**Problem details**. Could you copy out the text in this listing line for line and word for word, leaving out the pictures?

**Data for review**.

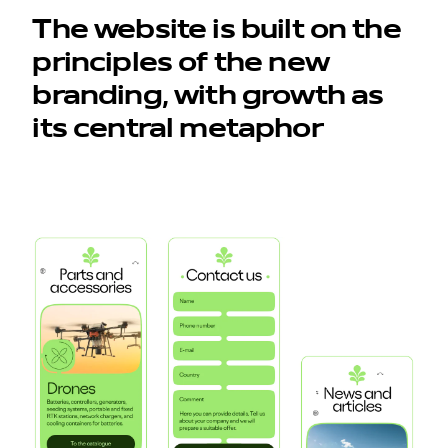
The website is built on the
principles of the new
branding, with growth as
its central metaphor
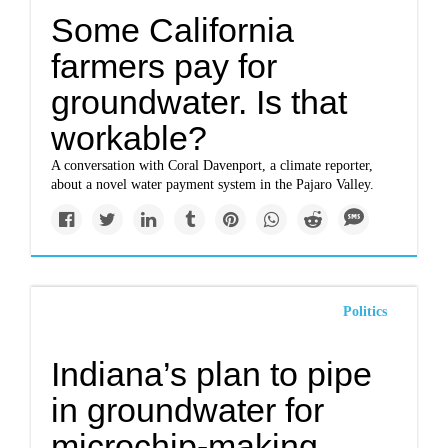
Some California
farmers pay for
groundwater. Is that
workable?
A conversation with Coral Davenport, a climate reporter,
about a novel water payment system in the Pajaro Valley.
Politics
Indiana’s plan to pipe
in groundwater for
microchip-making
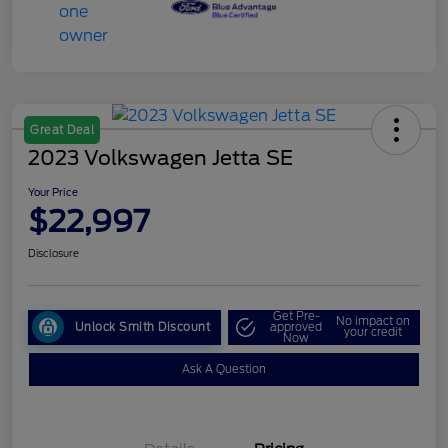
Great Deal
2023 Volkswagen Jetta SE
Your Price
$22,997
Disclosure
Get Pre-
No impact on
Unlock Smith Discount
approved
your credit
Now
Ask A Question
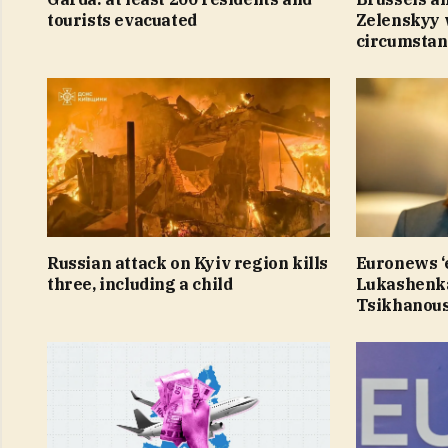
tourists evacuated
Zelenskyy 
circumstan
Russian attack on Kyiv region kills
Euronews ‘e
three, including a child
Lukashenka
Tsikhanous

**Result**.
The website is built on the
principles of the new
branding, with growth as
its central metaphor
Some California
farmers pay for
groundwater. Is that
workable?
A conversation with Coral Davenport, a climate reporter,
about a novel water payment system in the Pajaro Valley.
Politics
Indiana’s plan to pipe
in groundwater for
microchip-making
Great Deal
2023 Volkswagen Jetta SE
Your Price
$22,997
Disclosure
Get Pre-
No impact on
Unlock Smith Discount
approved
your credit
Now
Ask A Question
tourists evacuated
Zelenskyy 
circumstan
Russian attack on Kyiv region kills
Euronews ‘e
three, including a child
Lukashenka
Tsikhanous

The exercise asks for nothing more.